Construct the function convertUnit that takes two arguments: a single unit argument and a database and which returns a Quantity that is either the second of the pair corresponding to the unit from the association list or, if it is a basic unit, the Quantity representing the unit itself.

For example, assuming tadpole is not in the database, the Quantity

[1, ["tadpole"], []]

will be returned. You may assume that the right-hand-side entries in the database are all well-formed Quantities.


Problem 5: A Quantity is said to be normalized with respect to a database if it is simplified and its numerator and denominator contain only basic units.

Construct a function normalize that will normalize a Quantity with respect to a given database, its second argument. For example, suppose that db stands for the database given above. Then

normalize([1, ["mile"], ["second"]], db) 

would return

[1609.31, ["meter"], ["second"]]

Also consider constructing a specialized version, normalizeUnit, that operates on a single unit along with the database. The purposes of this function is for use within other functions.


Problem 6: Construct the function convert that takes two arbitrary Quantities and a database and returns an equivalent normalized Quantity representing the conversion factor. That is, if the conversion is possible because the units are of appropriate type, the Quantity returned will have the form:

[F, [ ], [ ]]

where F is the conversion factor. If either the numerator or denominator is not [ ], then this represents a deficit in some type of unit, knowledge of which can be used to adjust the original quantities so that direct conversion is possible.


Explanation of how conversion could work overall:

There are several different ways of composing functions to solve this problem. Normalization could recursively expand units until every unit is basic, then simplify. It could expand the numerator and denominator lists by recursively calling normalize on each unit, then multiplying the results together, or the multiplication can be done along the way.

Given two quantities, one of which is to be converted to the other, we can normalize both quantities, then assuming that the results have the same numerators and denominators, divide the factor of one by the factor of the other.

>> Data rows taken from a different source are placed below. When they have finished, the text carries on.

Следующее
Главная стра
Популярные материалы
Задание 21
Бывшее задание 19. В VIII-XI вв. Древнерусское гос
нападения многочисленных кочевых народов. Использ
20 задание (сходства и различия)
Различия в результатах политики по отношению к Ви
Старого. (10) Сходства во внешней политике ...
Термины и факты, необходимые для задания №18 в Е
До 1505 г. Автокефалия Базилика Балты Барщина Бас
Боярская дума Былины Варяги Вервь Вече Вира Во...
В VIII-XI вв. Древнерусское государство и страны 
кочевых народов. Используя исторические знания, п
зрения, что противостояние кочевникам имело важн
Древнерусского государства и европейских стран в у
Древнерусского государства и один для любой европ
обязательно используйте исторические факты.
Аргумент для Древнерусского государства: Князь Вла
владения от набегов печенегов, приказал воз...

With respect to the database given, here is how we might convert

[1, ["foot", "pound", "meter"],
    ["hour", "hour"]]

to

[1, ["joule"], []]

Normalizing the first Quantity would call for the conversion of "foot", "pound", "meter", and "hour", of which only "meter" is basic; "foot" converts to [12, ["inch"], []], and "inch" converts to [0.0253995, ["meter"], []], which is normalized; "hour" converts to [60, ["minute"], []], and "minute" to [60, ["second"], []]. So the net normalization of "hour" will be [3600, ["second"], []]. The overall result of normalizing the first Quantity would then be

[1.06676e-08 , ["kg", "meter", "meter"],
               ["second", "second"]]

The overall result of normalizing the second Quantity would be

[1, ["kg", "meter", "meter"],
    ["second", "second"]]

The Quantities are therefore inter-convertible.

The attached diagram attempts to show the process as a pair of trees, the leaves of which match up.

  


Extra Credit Problem: Develop one or more user-friendly interface functions for conversion. For example, convertUnits(A, B, db) might try to convert a single unit A into a single unit B (without requiring the user to type bracketed expressions) and report the result. Include some test cases that demonstrate your interface.